In a recent meeting, a hardware engineer turned and expressed his frustration at the state of a software stack. The frustration centered on the unbelievable complexity the software had accumulated over the years. There was a feeling that somehow, somewhere the software team had lost its way.
An attempt was made to make analogy to hardware. The claim was that hardware that tries to fight physics inherently fails to work. That physical laws constrain design and designs that fight those laws end up failing. And that therefore there were certain physical laws our software had violated and that as a result had become so complex.
In particular an appeal was made to modularity and strong API boundaries as the key to great software. That to not have those things, meant that we were breaking some laws of physics or their nearest software equivalent.
And it got me thinking. A lot. It was an interesting perspective. In all my discussions about software with software guys, the idea that physics would have anything to do with anything never came up.
Over the last month, I came to the conclusion that the hardware engineer was correct about the need to follow some principles but those principles were not physical laws.
All you have to do is read is this paper: Can Programming Be Liberated from the von Neumann Style? A Functional Style and Its Algebra of Programs by John Backus to realize that software does not view physics or the underlying hardware as its master. In fact Backus calls on software practioners to create software that will force hardware people to create new kinds of hardware:
There are numerous indications that the applicative style of programming can become more powerful than the von Neumann style… when these models and their applicative languages have proved their superiority over conventional languages will we have the economic basis to develop the new kind of computer that can best implement them. Only then, perhaps, will we be able to fully utilize large-scale integrated circuits in a computer design not limited by the von Neumann bottleneck
Physics is the thing that gets in the way of our software, the thing that enables us to execute our software in the real world, but not our master.
Instead, I would argue that the laws that software ignores at it’s peril is the structure of reasoned arguments.
What do I mean? Software has the wonderful property that it’s correctness is formally unknowable. We can’t know if it is correct. And if we can’t know, what do we do?
All we can do is reason about the software. And to reason about software is to try and understand an argument.
If that is the case, then an argument that is well crafted is:
- Clear
- Concise
- Structured
- Has a general structure based on specific facts
- Complete
- Novel
- Builds on previous arguments
All attributes of good software are actually the attributes of good reasoning.
As an argument acquires complexity it becomes harder to follow, harder to re-use, harder to understand, harder to leverage, harder to understand it’s correctness.
And that fact, perhaps, explains why software is so hard. Good software reflects the quality of our ability to reason and articulate our reasoning.
Things like modularity and APIs are really techniques to construct good arguments.

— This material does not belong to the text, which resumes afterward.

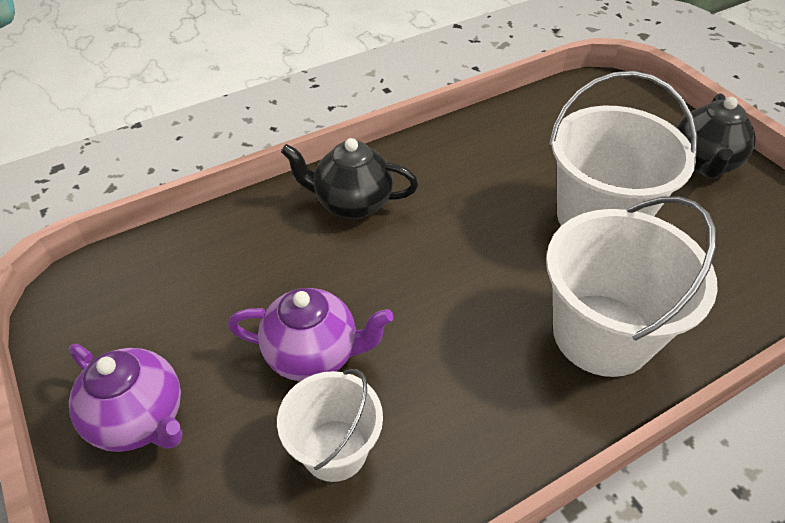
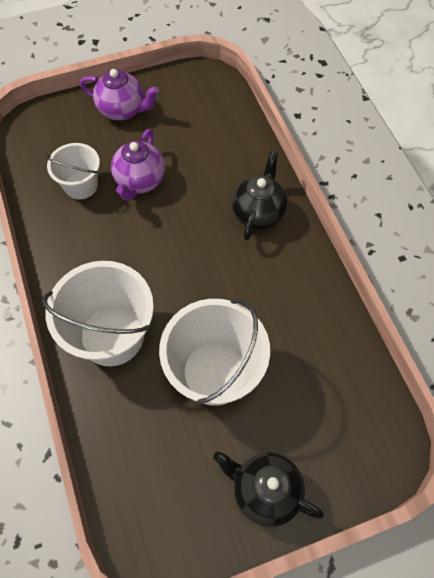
camera: 100 degrees right, 15 degrees up
purple teapot [68,344,183,452] -> purple teapot turned 120 degrees counterclockwise [80,69,159,121]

Our software mess wasn’t because we had failed to followed some laws of physics, it’s because we had chosen to become sloppy in our thinking and our reasoning.
What does this mean, practically?
As we try and struggle on how to make software better, what we don’t talk about is the need to improve our engineers ability to reason. Our schools focused on mechanisms and techniques spend very little time on specific training on how to argue.
Perhaps, there is something we need to learn from the law. Unclear.